Es ella, más, incluso, que Bond-James-Bond o Hitchcock, quien se sube a la escalerilla del siglo XXI, con su pamela y sus libros, en el andén lateral de la Estación Victoria.

Y es el bigote de Poirot, y nos los rizos de Tadzio, el que sobrevuela el aperitivo, a la altura de París y los chasquidos de los pestillos en cada cabina cuando la noche ya ha caído y las copas se han vaciado, ese momento en el que los grandes misterios se materializan y rondan por los pasillos enmoquetados.
Leyendas, historias, cuentos que construyen la ilusión de viajar, que le dan forma a las estolas de piel, los baúles con esquinas remachadas, los bombines y las nubes de vapor que siempre se asocian a un gran viaje en tren.

Sherlock Holmes también podría haber compartido litera con Watson; Baker Street queda a tiro de piedra, como aquel que dice, de la Estación Victoria. Aunque también podrían haberse reunido en el Sofitel Saint James, en el corazón del West End londinense, para organizar los detalles de la aventura. A cuadros y flores pero sin naftalina, quizá ésta sea una de las mejores bases de operaciones desde la que programar la despedida de la ciudad, hacer las últimas compras o pasear entre boutiques de pipas, sándwich de pepino y musicales incombustibles.

Aunque también se pueden desmenuzar las horas rastreando historias oscuras bajo el ángel de Picadilly o en el Parque de Saint James, refugio de nobles y reyes que fueron coronados (menos dos) y enterrados al otro lado de la verja, en la Abadía de Westminster.

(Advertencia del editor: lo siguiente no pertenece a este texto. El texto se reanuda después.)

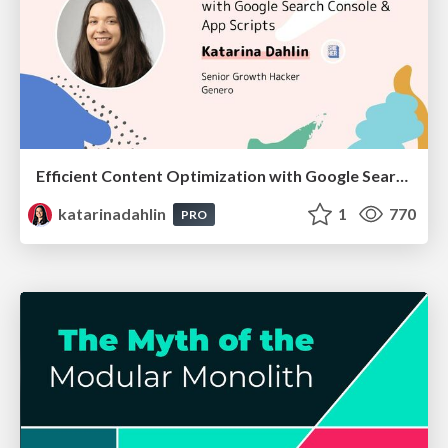
Efficient Content Optimization with Google Search Console & Apps Script
katarinadahlin
1
770
PRO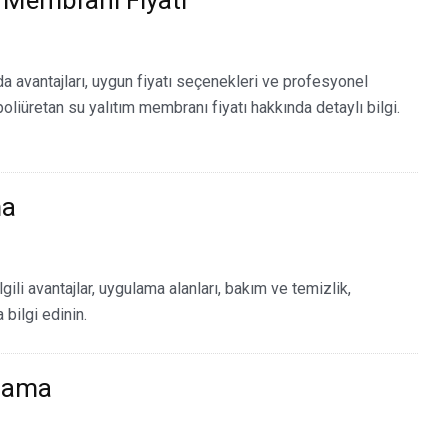
m Membranı Fiyatı
a avantajları, uygun fiyatı seçenekleri ve profesyonel
oliüretan su yalıtım membranı fiyatı hakkında detaylı bilgi.
ma
ili avantajlar, uygulama alanları, bakım ve temizlik,
bilgi edinin.
plama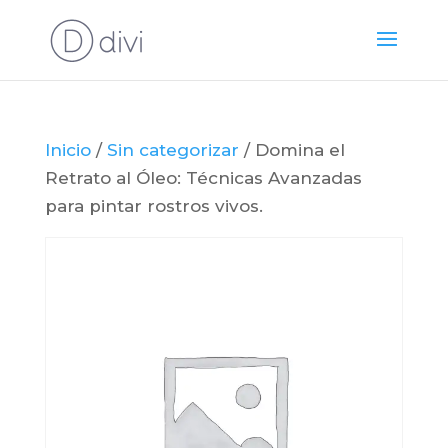
Inicio
/
Sin categorizar
/ Domina el
Retrato al Óleo: Técnicas Avanzadas
para pintar rostros vivos.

Lo que parece evidente es que si el vicealmirante Horatio Nelson descendiera de los 46 metros de altura de su también cercana peana conmemorativa, lo más probable es que volviera a embarcarse sin rumbo conocido, tuerto, manco y con amante incluida, incapaz de comprender el devenir de la ciudad. Un par de días y varios paseos; una pinta de pub y una novela; algún detalle de época y una fotografía en Charing Cross, el kilómetro cero local, antes de dejarse llevar por las precisas y experimentadas manos de los stewards ferroviarios que todavía hoy hacen posible el sueño que en 1977 impulsó a James B. Sherwood a comprar y restaurar los vagones olvidados desde los que “se mira la naturaleza y a la gente… La vida, de hecho”. Christie, una vez más, dixit.

Cuando la portuguesa Catalina de Braganza se casó con Carlos II de Inglaterra, lo que hoy conocemos como Picadilly Circus se bautizó como Portugal Street y la Corona británica recibió en la dota la ciudad india de Mumbai, conocida entonces como Bom Bahai, Bahía Bonita.